Now, I can handle these situations when working with my fifth graders. But these are adults. Doesn’t that mean anything anymore? Judging by the newest spate of reality T.V. shows on the air this season, I would have to say no. I think we’re taught in our culture to behave like perpetual junior high schoolers. It sells magazines, and makes for good T.V. Good ratings mean good business. However, I believe there is a reason we aren’t all still in junior high school. The natural progression of life is that we grow and mature. We shouldn’t be out there still behaving like 12 year olds. We, as adults, need to come back to adulthood. We need to forget what we think we deserve or should have, we need to stop being so thin-skinned and easily offended, we need to value good dialogue and learn the art of constructive criticism. More importantly, we need to set an example for our children, not let our children be the example for us.

Blessings and Peace,
Sara

Confession 1: Blogging and Bloggers

I love to write. Really, that’s the whole purpose for beginning this blog. I haven’t done much writing lately. I have several excuses, but I’m not sure I’d call any of them good, my infant son being the exception. I just sort of came to a place where I stopped writing, and aside from the occasional tug when seeing a new writer interviewed on the Today show, didn’t really care. However, as I’ve been reading through my husband’s blogs lately (www.myemergingmind.blogspot.com), I’ve had this itch in my fingertips to start pounding down on a keyboard again. Blogging seemed to be a good place to start. I don’t yet know where this blog will take me (or you, for that matter), but there are a few things that will define what this blog becomes.

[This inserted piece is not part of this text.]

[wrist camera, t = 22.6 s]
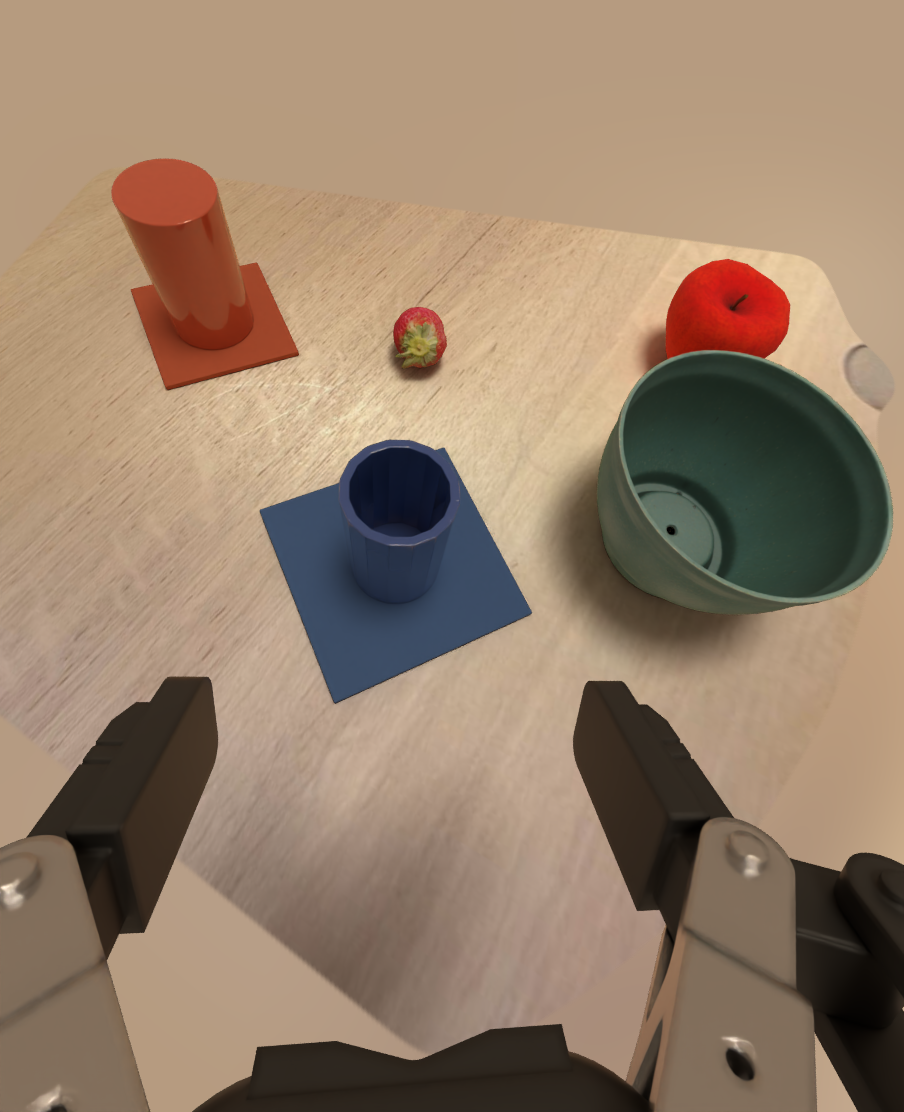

First, I am a pastor’s wife. I must confess that in general, I’m not a big fan of that term. It seems too trite, too dismissive. Yet, being the wife of a pastor does define you in some ways. When I tell people at work that my husband is a pastor, there’s this instant, “Ohhh,” (smile) “that’s great!” It’s as if being married to a pastor makes me an o.k. person somehow, and that’s alright with me. Also, I’ve come to realize that pastors are pastors whether they’re at church or not. Not only can we not go anywhere without running into church members, most of my husband’s thoughts while at home revolve around church. Being a pastor is an all-consuming profession, so being married to one definitely plays a huge part in who you are.

Second, I am a new mother. I have an almost eight month old son at home, who fills a spot within me I never even knew existed. He’s beautiful. Motherhood is an amazing journey that absolutely shapes and defines who you are as an individual and, therefore, will probably play a big role in this blog.

Third, I am a professional youthworker. That term can take, and has taken, many different forms in my life. I went from high school teacher to seminary student to before and after school worker and am now running a before and after school program in the Kansas City, MO school district through an organization called the Local Investment Commission. (Check out their website: www.kclinc.org They do good work.) I have a master’s degree in Christian Education and specialized in urban youth outreach. I’m not really using my degree to its full potential at the moment, other than teaching mid-high Sunday School at church, but I trust that it will eventually be money well-spent.

Last, but certainly not least, I am a Christian, and a United Methodist at that. My faith has always had a major impact on what I think and what I do. It will, in turn, have a major impact on what I write.

I think I’m going to enjoy this journey. Let me know what you think!